* TASK DETAILS *
Each line of the listing that includes the string "network" needs to be located and copied.

----- RECORDS SUPPLIED

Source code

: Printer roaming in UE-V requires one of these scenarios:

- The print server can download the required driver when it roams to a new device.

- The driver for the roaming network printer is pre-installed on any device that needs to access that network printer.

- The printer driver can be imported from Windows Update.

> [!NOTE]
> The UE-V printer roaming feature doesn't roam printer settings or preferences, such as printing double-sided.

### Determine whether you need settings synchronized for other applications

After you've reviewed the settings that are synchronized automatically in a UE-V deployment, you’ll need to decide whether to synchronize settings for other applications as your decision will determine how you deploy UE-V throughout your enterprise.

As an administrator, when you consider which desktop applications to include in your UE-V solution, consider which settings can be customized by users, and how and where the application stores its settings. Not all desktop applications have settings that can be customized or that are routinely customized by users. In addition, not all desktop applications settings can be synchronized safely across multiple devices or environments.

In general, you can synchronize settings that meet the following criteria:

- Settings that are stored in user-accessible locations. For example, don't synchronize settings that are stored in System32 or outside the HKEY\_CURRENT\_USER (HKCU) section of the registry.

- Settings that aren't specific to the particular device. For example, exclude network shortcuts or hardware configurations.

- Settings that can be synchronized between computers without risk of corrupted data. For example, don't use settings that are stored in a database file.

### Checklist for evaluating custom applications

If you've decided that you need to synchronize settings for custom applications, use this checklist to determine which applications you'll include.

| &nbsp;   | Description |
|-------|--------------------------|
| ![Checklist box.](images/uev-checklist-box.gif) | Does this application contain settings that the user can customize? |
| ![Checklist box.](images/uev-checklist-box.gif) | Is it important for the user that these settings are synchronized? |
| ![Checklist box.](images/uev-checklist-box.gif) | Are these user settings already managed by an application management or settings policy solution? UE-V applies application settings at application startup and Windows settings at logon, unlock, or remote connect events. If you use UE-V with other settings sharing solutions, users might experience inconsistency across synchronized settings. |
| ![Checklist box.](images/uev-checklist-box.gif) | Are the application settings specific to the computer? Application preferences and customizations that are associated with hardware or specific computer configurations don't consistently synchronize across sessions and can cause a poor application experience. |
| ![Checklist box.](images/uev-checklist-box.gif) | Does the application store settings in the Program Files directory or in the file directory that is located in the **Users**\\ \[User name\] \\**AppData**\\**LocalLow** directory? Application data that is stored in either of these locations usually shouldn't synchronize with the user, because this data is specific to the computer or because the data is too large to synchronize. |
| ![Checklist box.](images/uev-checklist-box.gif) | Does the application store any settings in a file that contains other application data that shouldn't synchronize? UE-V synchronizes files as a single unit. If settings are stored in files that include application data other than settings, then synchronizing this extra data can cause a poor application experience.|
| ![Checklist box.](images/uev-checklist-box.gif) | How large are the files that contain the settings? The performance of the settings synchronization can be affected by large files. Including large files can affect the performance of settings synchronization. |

----------

* TASK OUTPUT *
- The driver for the roaming network printer is pre-installed on any device that needs to access that network printer.
- Settings that aren't specific to the particular device. For example, exclude network shortcuts or hardware configurations.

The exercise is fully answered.